Social
media is flooded with frustrated comments from people complaining that the government is trying to dictate how Americans are allowed to spend their Thanksgiving holiday. They are clearly frustrated -- but they are mistaken: The reality is that exhausted health care workers, public health officials and public administrators are at wits' end as they call for personal action to stop the spread of Covid-19 in the absence of federal political will. The US has already seen more than 12.4 million cases and 259,000 deaths. Something must change because this trajectory is unsustainable.
But for those who are used to getting together with family members and friends -- basically merging several households for the day -- the idea that Thanksgiving, like almost everything else in this cursed year, should be different, is too much to bear.
It started with warnings from Dr Anthony Fauci that people should "bite the bullet" and cancel plans for mixing households at Thanksgiving. This recommendation was given on October 14, at a time when Covid-19 cases were on the rise in the US, with tens of thousands of new cases daily. Since then, the numbers have risen yet higher with new daily cases topping 185,000 last week.
Now, countless public health officials have backed up Fauci's urgent Thanksgiving prescription. I wholeheartedly agree. However, I recognize that many will not heed this advice and will still choose to gather.
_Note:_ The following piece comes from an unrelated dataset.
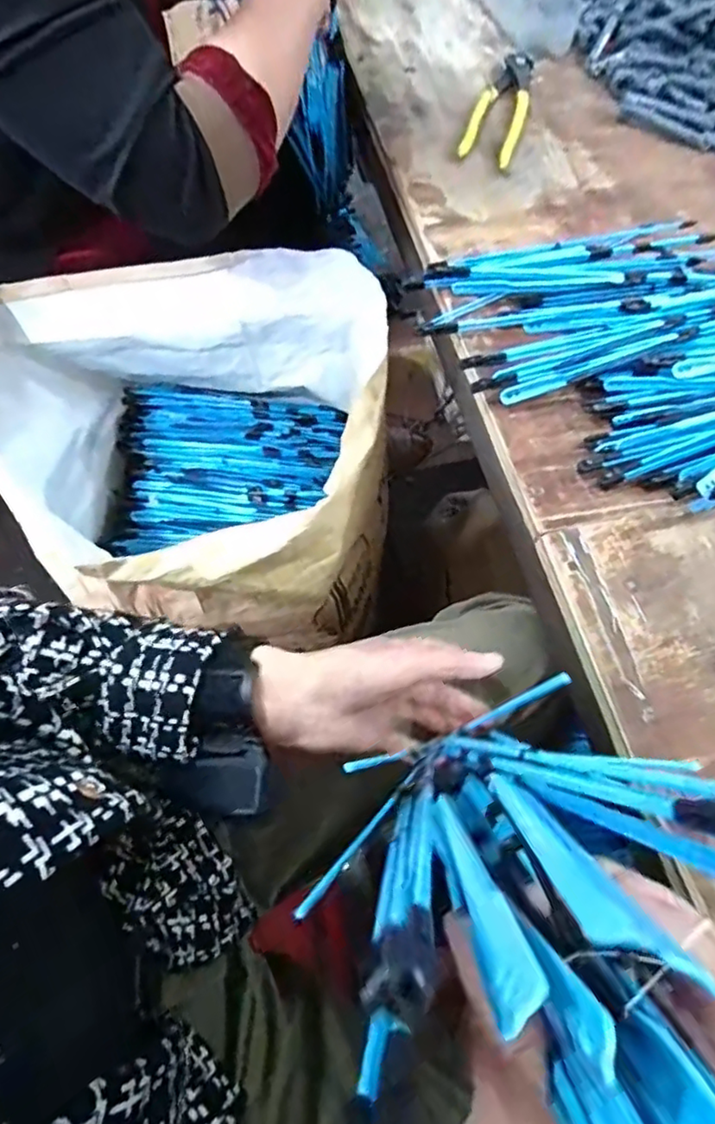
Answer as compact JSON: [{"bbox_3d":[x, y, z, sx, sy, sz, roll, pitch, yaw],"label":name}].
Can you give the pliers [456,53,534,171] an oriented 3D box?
[{"bbox_3d":[0.144,-0.454,0.612,0.050,0.009,0.170,18,67,4],"label":"pliers"}]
For those families, it is important to take precautionary steps to minimize the risk of viral spread as much as possible.
I will explain these in a moment, but first let me explain why we shouldn't gather and why I'm taking an alternative approach to Thanksgiving.
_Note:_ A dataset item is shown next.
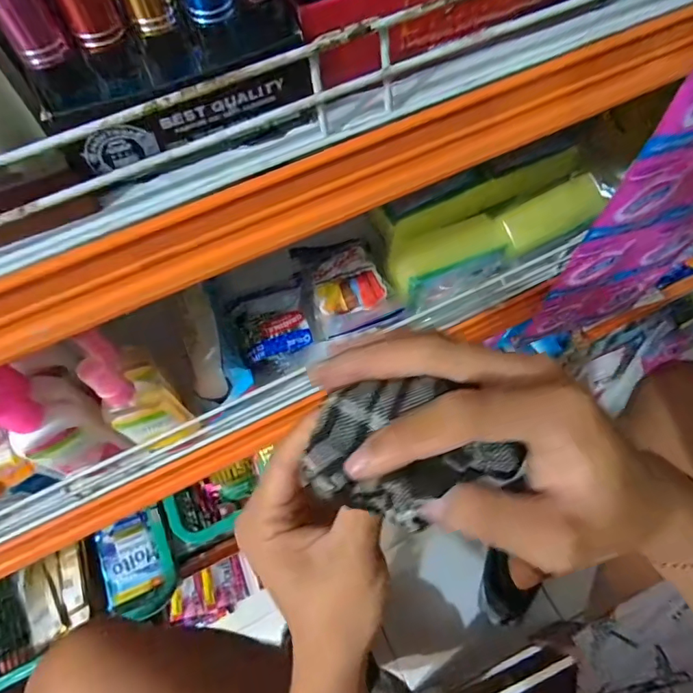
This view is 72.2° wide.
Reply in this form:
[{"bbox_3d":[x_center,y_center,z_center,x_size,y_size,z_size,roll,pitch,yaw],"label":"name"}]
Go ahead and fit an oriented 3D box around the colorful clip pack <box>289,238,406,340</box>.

We are now at a critical point in the trajectory of the pandemic in the US. When infections in the local community escalate, the typical response is for an increasing number of people to voluntarily modify their behavior and shift toward lower risk activities. At the same time, local and state governments often begin to enact stricter mitigation measures. Together, these two factors can bend the infection curve and curb the outbreak.
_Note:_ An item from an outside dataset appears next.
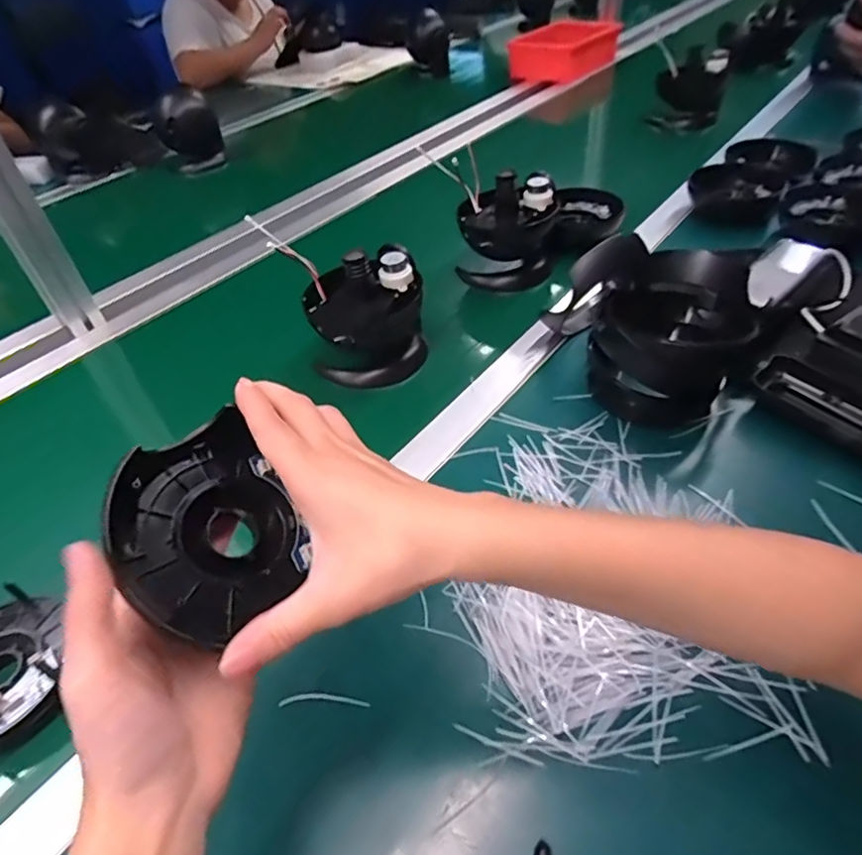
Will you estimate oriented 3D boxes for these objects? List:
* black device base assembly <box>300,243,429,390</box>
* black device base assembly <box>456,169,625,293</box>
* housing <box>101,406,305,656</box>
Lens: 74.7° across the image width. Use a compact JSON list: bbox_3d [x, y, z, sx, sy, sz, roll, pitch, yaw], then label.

Throughout this pandemic we have seen waves of infection. First the states in the northern cities crested and fell, then the southern states, followed by small towns, many of which were in the Midwest. As each area flared with infections, resources from around the nation -- including doctors and nurses -- flooded to those areas to assist the sick. But now infections are rising everywhere in the country, beds in hospitals are filling up rapidly, and the health care workforce is exhausted and depleted. Doctors and nurses from one area of the country simply cannot travel to another part of the country to assist because they are needed where they live.
Additionally, over the course of the pandemic, we have seen this virus spread in close quarters: in nursing homes, hospitals, social gatherings and households. In Massachusetts 86% of the new infections associated with outbreak clusters occurred inside households. One person would get infected and come home and infect their family.